--- Begin Selection ---

This work is licensed under a Creative Commons Attribution 4.0 License. For more information, see https://creativecommons.org/licenses/by/4.0/

# II. RELATED WORK

#### A. AXI4-Based Communication Support

In order to support AXI4 in communication architectures, in [5], Kwon et al. utilized an in-network reorder buffer to satisfy the in-order packet delivery requirement and move the reorder buffer resource and related functions from NI to network routers to increase the utilization of reorder buffer resource. Yang et al. [6] proposed an AXI-compliant on-chip NI architecture to offer the transaction reordering processing. Ebrahimi et al. [13] proposed a hybrid NI architecture with reorder buffer sharing in both the memory side and the processor side for NoCs. Neishaburi and Zilic [14] proposed a debug-aware NI, which is compatible with the AXI standard. There are other works focusing on the NI design between the interconnect and AXI-based master cores to support protocol conversion. Ramirez et al. [7], Tidala [15], and Nguyen et al. [16] took the NoC interconnect into consideration to design an AXI-based system in FPGA. In these related works, they show the design results of the NoC-AXI interface and the performance of the whole system. Radulescu et al. [8] proposed an on-chip NI offering backward compatibility with existing bus protocols, such as AXI, etc. Liao et al. [17] implemented the AXI protocol on the 3-D system on chips (SoCs) to allow high-performance communication and scalability of design.

In this aspect, most works focus on satisfying the transactions' ordering requirements of AXI4, but they did not consider the signal format conversion between the AXI4 protocol and the NoC protocol. This should be the most important part to adapt the AXI4 protocol in a NoC-based communication architecture. Besides, they did not mention the support of different QoS schemes in NoC, which could be required in many application scenarios, for example, the baseband processing in the 5G station [18], [19].

#### B. QoS Provisioning in NoCs

From the perspective of QoS in communication architectures, most research works focus on the support of only one or two QoS schemes in the interconnect architecture design. Sharifi et al. [10] offered a higher priority to packets that will access idle memory banks and at the same time, give higher priority to response packets with high latency. Chen *et al.* [9] focused on the DRAM access packets. It models the roundtrip latency prediction, based on which different priorities are offered to packets in the DRAM access process. By the priority scheme, service could be offered to the latencycritical packets, which will influence the system performance on a large scale. Liu et al. [11] proposed a highway-based time-division multiplexing (TDM) NoC. It builds a highway with special buffer queues to ideally enhance the throughput and reduce data transfer delay. Goossens et al. [12], Goossens and Hansson [20] added buffering function into the TDM network. By combining guaranteed and best-effort services together, the network can support two QoS schemes at the same time. These works discuss QoS support in a more general scenario. However, in this article, we design QoS schemes in a more dedicated scenario, where the AXI4 protocol, including its ordering rules, various message channels, etc., is supported.

--- End Selection ---
--- Begin Excerpted data ---

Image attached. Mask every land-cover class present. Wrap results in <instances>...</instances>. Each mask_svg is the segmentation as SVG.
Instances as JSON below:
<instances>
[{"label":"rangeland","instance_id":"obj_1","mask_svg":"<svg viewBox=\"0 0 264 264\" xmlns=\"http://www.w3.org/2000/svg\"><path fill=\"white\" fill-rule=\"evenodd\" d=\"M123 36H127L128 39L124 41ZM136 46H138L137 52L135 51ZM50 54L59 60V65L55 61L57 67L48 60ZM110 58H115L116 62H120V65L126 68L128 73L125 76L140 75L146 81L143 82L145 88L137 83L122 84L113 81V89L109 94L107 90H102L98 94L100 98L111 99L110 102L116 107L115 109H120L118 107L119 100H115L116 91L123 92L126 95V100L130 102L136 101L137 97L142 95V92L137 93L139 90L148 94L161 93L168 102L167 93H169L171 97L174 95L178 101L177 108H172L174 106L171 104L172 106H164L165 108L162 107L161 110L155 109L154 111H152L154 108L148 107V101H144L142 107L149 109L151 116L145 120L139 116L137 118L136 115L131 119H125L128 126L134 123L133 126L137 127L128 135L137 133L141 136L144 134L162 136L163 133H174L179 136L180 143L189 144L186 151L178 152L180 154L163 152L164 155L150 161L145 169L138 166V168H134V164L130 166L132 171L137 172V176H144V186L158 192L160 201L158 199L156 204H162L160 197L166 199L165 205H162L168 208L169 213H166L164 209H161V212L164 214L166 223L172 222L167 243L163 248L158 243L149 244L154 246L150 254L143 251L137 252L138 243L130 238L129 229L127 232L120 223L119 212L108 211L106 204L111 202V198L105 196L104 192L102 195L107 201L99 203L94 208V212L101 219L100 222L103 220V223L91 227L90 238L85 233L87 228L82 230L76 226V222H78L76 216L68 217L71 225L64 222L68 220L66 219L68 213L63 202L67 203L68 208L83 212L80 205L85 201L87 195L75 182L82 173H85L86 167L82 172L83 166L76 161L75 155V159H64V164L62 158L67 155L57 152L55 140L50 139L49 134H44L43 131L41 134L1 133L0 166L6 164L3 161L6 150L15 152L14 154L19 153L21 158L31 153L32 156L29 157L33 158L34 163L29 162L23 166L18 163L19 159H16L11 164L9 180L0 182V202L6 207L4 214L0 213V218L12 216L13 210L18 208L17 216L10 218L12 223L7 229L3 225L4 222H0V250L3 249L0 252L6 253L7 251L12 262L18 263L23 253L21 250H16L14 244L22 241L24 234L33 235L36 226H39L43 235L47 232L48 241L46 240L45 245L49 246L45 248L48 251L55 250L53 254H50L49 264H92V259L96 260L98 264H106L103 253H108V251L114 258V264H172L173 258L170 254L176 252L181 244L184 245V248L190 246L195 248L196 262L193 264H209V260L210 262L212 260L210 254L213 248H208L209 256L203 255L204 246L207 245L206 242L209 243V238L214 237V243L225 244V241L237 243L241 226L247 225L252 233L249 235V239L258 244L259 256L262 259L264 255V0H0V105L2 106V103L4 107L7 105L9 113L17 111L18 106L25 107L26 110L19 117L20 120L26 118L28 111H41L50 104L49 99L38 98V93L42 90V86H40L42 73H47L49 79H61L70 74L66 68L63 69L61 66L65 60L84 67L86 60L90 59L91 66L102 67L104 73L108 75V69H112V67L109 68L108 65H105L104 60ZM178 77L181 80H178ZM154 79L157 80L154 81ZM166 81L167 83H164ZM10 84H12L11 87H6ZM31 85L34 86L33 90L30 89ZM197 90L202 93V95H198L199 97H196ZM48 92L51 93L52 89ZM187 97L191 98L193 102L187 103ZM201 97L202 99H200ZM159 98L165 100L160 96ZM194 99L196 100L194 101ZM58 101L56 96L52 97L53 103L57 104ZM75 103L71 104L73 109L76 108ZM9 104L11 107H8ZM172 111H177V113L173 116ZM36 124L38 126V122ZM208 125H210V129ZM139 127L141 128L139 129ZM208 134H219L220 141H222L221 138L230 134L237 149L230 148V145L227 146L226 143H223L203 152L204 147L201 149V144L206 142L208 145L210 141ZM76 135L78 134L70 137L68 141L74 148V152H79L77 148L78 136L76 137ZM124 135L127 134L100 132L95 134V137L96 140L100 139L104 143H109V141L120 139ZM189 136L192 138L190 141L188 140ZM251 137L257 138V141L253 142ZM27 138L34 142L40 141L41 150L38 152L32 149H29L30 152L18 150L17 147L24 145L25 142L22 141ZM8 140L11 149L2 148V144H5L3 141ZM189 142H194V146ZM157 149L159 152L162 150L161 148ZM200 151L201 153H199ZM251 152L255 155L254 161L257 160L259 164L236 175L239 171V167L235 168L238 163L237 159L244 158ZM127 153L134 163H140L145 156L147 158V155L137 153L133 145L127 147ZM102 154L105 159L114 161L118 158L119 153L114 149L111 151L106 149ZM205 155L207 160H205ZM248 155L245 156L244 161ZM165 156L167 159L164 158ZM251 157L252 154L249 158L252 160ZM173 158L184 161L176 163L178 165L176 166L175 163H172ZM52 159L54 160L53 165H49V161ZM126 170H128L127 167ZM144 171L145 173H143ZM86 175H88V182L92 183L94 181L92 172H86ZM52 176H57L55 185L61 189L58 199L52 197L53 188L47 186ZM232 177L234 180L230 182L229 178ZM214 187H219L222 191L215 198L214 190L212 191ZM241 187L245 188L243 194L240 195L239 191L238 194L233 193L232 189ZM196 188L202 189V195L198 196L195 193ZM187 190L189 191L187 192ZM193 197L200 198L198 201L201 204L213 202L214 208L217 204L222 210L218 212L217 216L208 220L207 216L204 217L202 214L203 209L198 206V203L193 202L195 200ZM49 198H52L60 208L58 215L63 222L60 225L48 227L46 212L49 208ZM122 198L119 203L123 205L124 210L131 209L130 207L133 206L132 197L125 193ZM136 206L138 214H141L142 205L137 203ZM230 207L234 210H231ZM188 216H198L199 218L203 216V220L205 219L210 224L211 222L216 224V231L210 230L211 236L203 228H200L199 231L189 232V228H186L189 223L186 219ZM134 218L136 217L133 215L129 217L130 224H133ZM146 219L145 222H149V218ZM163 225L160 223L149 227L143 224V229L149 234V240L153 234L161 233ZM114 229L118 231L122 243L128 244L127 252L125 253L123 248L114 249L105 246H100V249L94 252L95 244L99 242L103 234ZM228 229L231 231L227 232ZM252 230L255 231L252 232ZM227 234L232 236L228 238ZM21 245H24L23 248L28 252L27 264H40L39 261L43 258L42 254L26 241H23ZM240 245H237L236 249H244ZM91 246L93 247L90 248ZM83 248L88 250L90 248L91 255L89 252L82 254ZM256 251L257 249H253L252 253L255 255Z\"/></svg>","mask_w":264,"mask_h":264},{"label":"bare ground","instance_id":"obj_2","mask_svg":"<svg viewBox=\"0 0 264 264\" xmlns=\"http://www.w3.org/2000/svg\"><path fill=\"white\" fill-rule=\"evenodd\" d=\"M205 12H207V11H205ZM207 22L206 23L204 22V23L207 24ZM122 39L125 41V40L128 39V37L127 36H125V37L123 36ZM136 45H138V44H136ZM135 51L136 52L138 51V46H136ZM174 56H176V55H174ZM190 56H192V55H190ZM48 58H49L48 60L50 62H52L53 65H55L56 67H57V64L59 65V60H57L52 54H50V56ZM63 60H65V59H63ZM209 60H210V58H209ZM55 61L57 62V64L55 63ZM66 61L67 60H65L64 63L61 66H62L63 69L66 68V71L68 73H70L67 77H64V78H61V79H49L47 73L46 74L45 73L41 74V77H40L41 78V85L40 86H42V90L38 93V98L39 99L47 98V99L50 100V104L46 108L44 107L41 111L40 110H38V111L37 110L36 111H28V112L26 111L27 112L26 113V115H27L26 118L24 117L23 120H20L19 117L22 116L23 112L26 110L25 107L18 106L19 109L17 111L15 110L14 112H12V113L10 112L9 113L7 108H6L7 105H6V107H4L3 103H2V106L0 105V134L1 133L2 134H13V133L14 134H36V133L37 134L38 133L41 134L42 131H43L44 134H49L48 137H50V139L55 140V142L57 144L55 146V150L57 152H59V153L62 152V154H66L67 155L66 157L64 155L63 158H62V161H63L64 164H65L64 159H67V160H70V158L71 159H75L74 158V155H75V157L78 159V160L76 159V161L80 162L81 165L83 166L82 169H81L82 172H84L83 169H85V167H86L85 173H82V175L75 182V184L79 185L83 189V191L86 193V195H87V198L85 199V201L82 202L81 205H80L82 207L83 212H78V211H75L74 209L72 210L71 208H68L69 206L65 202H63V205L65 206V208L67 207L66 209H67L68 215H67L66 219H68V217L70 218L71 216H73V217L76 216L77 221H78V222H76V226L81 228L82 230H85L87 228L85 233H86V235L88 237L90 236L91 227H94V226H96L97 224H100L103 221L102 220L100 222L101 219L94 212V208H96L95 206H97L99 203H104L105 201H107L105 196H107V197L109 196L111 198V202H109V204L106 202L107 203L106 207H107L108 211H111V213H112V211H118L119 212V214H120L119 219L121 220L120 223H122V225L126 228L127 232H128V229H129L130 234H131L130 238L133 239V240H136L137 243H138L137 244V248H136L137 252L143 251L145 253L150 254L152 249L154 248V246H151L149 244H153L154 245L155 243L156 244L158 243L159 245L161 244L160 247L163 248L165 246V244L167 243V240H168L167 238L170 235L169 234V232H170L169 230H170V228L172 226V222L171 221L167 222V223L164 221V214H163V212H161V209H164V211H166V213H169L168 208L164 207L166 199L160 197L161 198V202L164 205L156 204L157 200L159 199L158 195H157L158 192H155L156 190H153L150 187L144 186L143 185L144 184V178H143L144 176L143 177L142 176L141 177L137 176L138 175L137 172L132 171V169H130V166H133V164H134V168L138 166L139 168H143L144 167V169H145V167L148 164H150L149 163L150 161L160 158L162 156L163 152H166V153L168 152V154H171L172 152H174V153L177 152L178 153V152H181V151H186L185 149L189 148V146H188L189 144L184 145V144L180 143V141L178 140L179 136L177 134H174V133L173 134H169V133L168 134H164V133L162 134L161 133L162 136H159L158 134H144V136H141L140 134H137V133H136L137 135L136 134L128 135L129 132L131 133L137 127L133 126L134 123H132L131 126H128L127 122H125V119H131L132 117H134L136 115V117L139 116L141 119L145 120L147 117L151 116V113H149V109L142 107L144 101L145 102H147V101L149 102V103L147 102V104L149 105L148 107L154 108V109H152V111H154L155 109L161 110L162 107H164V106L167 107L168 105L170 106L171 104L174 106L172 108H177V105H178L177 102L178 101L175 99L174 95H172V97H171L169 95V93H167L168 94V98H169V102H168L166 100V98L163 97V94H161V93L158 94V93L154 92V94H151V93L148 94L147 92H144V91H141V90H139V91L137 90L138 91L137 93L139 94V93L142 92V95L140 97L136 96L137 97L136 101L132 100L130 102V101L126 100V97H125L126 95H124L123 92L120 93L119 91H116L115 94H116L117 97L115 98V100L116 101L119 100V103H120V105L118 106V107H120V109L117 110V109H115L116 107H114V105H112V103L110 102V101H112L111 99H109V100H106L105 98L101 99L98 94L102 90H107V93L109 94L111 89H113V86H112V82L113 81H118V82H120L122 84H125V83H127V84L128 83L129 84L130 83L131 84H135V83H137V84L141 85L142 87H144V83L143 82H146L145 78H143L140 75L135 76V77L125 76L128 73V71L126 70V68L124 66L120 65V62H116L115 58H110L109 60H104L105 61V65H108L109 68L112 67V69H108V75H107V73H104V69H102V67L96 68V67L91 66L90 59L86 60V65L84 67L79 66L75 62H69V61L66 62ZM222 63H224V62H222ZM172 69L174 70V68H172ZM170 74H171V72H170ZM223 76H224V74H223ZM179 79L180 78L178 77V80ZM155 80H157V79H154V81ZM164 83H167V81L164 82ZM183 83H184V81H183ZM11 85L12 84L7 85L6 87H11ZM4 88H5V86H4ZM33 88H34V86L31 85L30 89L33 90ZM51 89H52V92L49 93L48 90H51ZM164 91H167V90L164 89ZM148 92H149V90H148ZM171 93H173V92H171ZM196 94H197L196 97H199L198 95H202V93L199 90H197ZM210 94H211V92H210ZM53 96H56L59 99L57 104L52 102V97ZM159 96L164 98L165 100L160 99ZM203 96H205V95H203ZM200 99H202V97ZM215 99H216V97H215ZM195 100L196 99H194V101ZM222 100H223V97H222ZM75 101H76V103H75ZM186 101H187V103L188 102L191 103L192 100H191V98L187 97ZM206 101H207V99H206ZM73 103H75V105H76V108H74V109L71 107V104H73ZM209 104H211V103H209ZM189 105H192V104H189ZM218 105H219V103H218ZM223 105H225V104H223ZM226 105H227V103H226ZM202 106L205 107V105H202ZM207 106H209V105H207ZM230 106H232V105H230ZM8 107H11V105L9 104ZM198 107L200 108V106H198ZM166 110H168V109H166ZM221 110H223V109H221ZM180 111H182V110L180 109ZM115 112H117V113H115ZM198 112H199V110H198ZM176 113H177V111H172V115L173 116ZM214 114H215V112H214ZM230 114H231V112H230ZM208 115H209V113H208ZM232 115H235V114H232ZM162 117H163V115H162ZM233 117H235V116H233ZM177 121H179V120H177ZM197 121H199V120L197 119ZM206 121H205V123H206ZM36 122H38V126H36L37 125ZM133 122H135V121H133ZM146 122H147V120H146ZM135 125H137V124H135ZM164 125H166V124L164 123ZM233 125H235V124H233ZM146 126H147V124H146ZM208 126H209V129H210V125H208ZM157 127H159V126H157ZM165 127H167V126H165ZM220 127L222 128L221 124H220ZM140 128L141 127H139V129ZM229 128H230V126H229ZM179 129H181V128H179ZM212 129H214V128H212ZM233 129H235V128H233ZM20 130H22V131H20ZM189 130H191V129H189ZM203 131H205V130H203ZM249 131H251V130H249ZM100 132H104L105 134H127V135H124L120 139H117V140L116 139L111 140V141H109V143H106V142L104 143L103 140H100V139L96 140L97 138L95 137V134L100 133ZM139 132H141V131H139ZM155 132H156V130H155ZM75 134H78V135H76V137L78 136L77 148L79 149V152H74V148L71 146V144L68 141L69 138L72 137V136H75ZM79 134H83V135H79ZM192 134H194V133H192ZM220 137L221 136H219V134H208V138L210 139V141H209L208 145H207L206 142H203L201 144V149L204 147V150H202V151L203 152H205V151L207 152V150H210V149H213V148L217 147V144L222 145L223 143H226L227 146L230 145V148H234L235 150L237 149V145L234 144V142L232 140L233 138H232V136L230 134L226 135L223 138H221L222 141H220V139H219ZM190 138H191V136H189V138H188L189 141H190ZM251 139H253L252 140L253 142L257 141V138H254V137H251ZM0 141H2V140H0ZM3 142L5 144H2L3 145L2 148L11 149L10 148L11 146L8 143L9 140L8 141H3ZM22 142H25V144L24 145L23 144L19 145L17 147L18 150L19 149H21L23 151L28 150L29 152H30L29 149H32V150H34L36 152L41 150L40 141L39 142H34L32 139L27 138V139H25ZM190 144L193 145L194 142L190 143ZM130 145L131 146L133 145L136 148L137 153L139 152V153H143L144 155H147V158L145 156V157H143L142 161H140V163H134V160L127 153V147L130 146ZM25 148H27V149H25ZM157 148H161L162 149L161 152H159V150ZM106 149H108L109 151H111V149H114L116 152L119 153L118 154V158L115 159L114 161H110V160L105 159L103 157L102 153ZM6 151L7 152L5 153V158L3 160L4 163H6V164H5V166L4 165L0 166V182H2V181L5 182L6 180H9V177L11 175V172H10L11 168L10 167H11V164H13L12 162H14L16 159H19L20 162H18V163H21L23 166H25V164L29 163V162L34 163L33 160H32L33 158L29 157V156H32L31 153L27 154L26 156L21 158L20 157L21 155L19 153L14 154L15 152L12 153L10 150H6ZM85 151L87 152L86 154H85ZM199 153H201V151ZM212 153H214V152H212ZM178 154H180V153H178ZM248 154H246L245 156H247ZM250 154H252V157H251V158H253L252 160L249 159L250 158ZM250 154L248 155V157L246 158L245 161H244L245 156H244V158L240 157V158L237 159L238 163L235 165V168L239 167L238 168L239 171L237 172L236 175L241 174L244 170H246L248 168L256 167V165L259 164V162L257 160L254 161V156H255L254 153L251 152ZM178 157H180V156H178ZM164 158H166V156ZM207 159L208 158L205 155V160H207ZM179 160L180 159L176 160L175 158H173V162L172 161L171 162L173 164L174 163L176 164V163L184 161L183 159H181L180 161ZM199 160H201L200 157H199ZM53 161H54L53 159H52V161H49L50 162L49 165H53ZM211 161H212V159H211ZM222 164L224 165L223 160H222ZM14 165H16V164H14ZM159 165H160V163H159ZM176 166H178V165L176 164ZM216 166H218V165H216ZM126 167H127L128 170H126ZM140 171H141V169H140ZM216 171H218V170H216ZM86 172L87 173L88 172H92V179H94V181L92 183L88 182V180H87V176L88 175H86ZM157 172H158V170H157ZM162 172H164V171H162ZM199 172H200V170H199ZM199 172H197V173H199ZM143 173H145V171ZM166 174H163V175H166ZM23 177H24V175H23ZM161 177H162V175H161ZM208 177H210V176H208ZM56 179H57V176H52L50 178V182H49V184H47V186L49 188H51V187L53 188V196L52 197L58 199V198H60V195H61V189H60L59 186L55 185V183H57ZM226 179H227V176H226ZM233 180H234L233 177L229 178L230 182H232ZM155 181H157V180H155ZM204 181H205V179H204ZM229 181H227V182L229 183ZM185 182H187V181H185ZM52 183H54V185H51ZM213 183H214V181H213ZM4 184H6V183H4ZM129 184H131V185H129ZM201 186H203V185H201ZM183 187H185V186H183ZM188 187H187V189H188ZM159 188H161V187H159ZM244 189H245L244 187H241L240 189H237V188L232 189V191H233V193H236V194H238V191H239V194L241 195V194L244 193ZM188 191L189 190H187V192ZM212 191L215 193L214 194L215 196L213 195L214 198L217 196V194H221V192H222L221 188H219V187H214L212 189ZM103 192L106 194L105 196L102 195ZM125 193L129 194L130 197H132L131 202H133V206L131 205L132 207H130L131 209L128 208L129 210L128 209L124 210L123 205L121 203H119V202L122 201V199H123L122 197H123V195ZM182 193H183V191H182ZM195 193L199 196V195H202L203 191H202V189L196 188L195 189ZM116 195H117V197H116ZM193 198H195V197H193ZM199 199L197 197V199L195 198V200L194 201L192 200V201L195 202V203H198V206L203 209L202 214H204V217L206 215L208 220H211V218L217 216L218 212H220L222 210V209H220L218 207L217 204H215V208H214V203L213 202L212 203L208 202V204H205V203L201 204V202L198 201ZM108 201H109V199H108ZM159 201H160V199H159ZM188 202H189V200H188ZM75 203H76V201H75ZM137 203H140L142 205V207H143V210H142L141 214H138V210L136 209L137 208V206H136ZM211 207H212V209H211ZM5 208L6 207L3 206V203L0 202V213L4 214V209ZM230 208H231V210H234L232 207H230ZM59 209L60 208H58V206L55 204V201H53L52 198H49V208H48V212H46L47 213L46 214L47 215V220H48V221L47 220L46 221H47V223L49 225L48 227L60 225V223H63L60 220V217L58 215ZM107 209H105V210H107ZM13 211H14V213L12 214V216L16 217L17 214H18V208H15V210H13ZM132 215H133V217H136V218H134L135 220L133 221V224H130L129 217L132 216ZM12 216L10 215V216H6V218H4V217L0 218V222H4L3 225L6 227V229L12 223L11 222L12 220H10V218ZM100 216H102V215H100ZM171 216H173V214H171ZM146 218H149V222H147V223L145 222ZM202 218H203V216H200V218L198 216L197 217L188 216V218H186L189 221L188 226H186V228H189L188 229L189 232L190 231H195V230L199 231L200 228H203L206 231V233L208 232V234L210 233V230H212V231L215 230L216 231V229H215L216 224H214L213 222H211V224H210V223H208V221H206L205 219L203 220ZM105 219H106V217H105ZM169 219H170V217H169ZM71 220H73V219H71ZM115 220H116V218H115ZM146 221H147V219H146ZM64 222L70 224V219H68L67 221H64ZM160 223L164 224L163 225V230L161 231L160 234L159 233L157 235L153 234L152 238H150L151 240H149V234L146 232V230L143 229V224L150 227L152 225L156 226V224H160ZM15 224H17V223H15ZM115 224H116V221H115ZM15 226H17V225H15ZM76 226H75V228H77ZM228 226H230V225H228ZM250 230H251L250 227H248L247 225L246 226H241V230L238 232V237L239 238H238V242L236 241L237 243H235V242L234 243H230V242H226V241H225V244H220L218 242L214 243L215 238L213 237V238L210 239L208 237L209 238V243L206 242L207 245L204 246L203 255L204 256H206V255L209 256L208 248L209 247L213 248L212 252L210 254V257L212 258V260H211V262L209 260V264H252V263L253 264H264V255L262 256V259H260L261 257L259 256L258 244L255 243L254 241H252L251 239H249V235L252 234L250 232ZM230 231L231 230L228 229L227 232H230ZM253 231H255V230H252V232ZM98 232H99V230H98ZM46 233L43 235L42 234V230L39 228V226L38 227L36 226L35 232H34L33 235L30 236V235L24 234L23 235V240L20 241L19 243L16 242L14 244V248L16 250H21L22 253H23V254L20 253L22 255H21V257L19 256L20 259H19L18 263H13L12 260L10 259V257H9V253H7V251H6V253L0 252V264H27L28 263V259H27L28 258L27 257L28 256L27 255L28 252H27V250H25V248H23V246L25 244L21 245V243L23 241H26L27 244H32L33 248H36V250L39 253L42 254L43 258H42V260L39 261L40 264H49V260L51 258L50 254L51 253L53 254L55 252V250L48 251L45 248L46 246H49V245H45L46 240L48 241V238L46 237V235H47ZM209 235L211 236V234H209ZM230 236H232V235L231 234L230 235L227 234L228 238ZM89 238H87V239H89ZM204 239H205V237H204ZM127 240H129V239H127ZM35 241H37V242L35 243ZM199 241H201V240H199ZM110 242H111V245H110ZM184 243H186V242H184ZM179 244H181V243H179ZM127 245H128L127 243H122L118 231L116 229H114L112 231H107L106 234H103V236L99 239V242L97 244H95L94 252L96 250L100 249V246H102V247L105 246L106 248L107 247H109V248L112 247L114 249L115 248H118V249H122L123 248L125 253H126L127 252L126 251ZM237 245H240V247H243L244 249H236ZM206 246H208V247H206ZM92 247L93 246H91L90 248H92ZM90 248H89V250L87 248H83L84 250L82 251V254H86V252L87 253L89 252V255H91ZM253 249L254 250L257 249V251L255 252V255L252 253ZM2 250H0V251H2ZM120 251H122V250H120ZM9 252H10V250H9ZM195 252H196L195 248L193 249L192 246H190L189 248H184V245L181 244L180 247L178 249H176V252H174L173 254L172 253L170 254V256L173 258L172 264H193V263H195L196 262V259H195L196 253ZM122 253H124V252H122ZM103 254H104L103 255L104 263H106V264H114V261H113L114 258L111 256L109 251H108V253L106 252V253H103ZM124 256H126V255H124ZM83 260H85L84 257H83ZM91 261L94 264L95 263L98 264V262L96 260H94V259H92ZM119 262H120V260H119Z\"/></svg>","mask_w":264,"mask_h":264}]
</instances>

--- End Excerpted data ---

▶ **Work to be completed**: Pick up the related-work passage on AXI4 support and QoS in networks-on-chip after its final sentence and keep writing it. The lines above are material of their own, apart from the text.

▶ **Exercise output**:
# C. Flow Control in NoCs

The flow control in NoCs determines the resource allocation principle, which influences the network performance. Such flow control is usually executed in the router. Besides, the admission control is a kind of end-point flow control, which is executed in the NI before packets are injected into the NoC.

From the perspective of the router-based flow control, Ma *et al.* [21] proposed a flow control design based on fully adaptive routing algorithms. A nonempty VC can be reallocated if the VC has enough free buffers for an entire packet in the whole packet forwarding mechanism. Since the buffers in NoCs are more precious than in off-chip networks due to the tight area and power budgets, this mechanism ensures that a reserved but nonempty VC can be reallocated to another packet. Pérez *et al.* [22] also proposed a mechanism that allows to bypass flits even if the buffers to bypass are not empty. It can be applied to wormhole and virtual cut through to reduce packet latency and power consumption. Evain and Diguet [23] proposed a prereservation mechanism. It is realized by path coding in the NI and applied to mutual exclusive communication processes.

From the perspective of admission control, in [24], Lu et al. proposed  $(\sigma, \rho)$ -based flow regulation as a design instrument for SoC architects to control QoS and achieve cost-effective communication, which may exert significant positive impact on communication performance and buffer requirements. It also shows that the regulation spectrum can be exploited to decrease latency and backlog bounds. Jafari et al. [25] proposed a flow control regulation, which is performed per flow for its peak rate and burstiness. In this article, the regulation problem is formulated with buffer optimization as objectives and it comes to the conclusion that optimal flow regulation can be a highly valuable instrument for buffer optimization in NoC designs. Lu and Yao [26] used a fuzzyalgorithm-based control method to regulate the injection rate in each NI. By applying dynamic fuzzy control, the system injection rate can be regulated to a smoother level, which makes more efficient use of the system interconnect, achieving significant reduction in packet delay and improvement in system throughput. Wang et al. [27] proposed an artificial neural network (ANN)-based admission control for the onchip network. It utilizes centralized ANN admission controller, which can improve system performance by predicting the most appropriate injection rate of each node via the network performance information.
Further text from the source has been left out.